Justice Avanindra Kumar Singh did not mince words. The Court held that the procedure adopted by the Criminal Reader was simply "not valid" — and laid down in clear terms what the correct procedure was and always should have been.
The Court pointed out that the bail order ran into three pages and unmistakably identified the accused — it mentioned Special Case No. 261/2025, Crime No. 485/2025, and the name Jeeshan Khan. These particulars, the Court held, were more than sufficient to identify the accused and the case for whom bail was sought to be furnished. The Criminal Reader's role was ministerial — his duty was to place the papers before the learned Special Judge, who would then decide what orders were appropriate. Instead, he arrogated to himself a quasi-judicial function he had no business performing.
The Court invoked the Supreme Court's ruling in Aftab v. State of Uttar Pradesh, 2025 LiveLaw (SC) 687, where a near-identical situation had arisen — an accused had remained in custody for 28 full days because a release order failed to mention the sub-section number of one provision.
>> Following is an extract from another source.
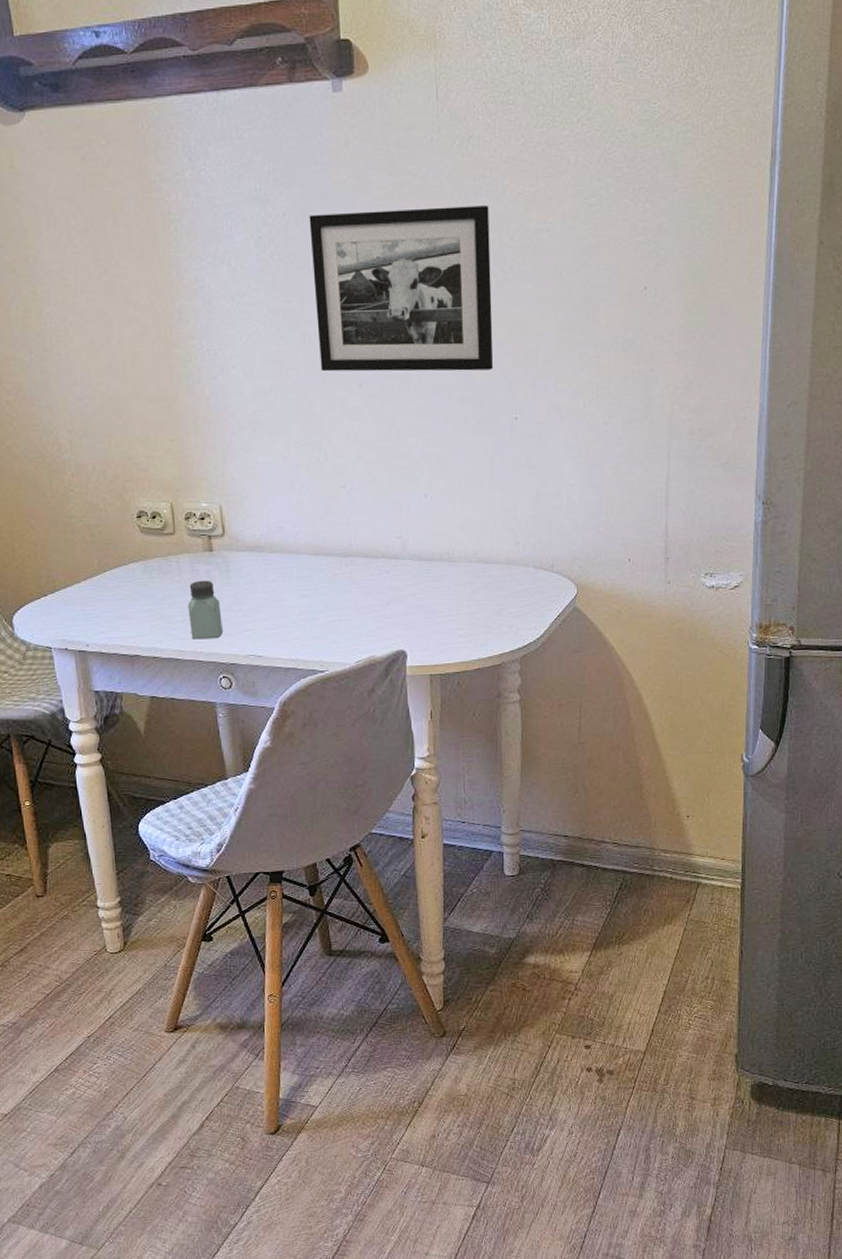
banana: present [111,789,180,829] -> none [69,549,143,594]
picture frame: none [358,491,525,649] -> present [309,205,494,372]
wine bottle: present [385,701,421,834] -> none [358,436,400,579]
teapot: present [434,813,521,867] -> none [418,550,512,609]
The Supreme Court had expressed deep anguish and laid down the law unequivocally: "As long as the basic particulars are available and there is no dispute about identifying the individual, nitpicking of Court's orders and on that pretext not implementing them and keeping the individual behind bars is a serious dereliction of duty."
In that case, the Supreme Court had gone further — it had directed the State of Uttar Pradesh to pay ad hoc compensation of Rs. 5,00,000/- to the applicant for the wrongful detention, and had kept open the question of recovering that amount personally from the officer on whom responsibility was fixed. The Court had also observed with force: "Liberty is a very valuable and precious right guaranteed to persons by the Constitution. It cannot be bartered away on the altar of technicalities."
The Supreme Court in that ruling had also referred to a Division Bench judgment of the Allahabad High Court which had expressed anguish over a disturbing pattern of subordinate courts insisting on full descriptions of offences, crime numbers, and every section being spelled out in bail orders before releasing prisoners — and had held that what was required was merely a sufficient reference to the case and the ST number, from which all other details could be ascertained by the subordinate courts from their own records. The Supreme Court had then pointedly observed: "If this is so for the Courts, there is no reason why this should not be the position for the Executive."
Applying this position directly to the facts before it, the Madhya Pradesh High Court directed that the present order be read in conjunction with the bail order dated 19th February 2026, and clarified on record that Section 3(1)(s) of the SC/ST Act had been omitted from that order solely on account of a typographical error — which, the Court emphasised with clarity, "was no reason not to put the bail papers before the Presiding Officer of Court." The petition was disposed of accordingly.
What this case exposes is a quiet but serious malaise — court clerks and ministerial staff treating judicial orders as documents to be scrutinised for technical perfection before being acted upon, rather than as commands of the court to be implemented with immediacy. A bail order is not an application to be processed.
It is a judicial direction carrying the weight of a court's authority over a person's liberty. When that order clearly identifies the accused, the case, and the crime, no ministerial officer has any business returning it. His only business is to place it before the judge. Every day that he does otherwise is a day of wrongful imprisonment — and the law, as the Supreme Court has made plain, calls that exactly what it is: a serious dereliction of duty.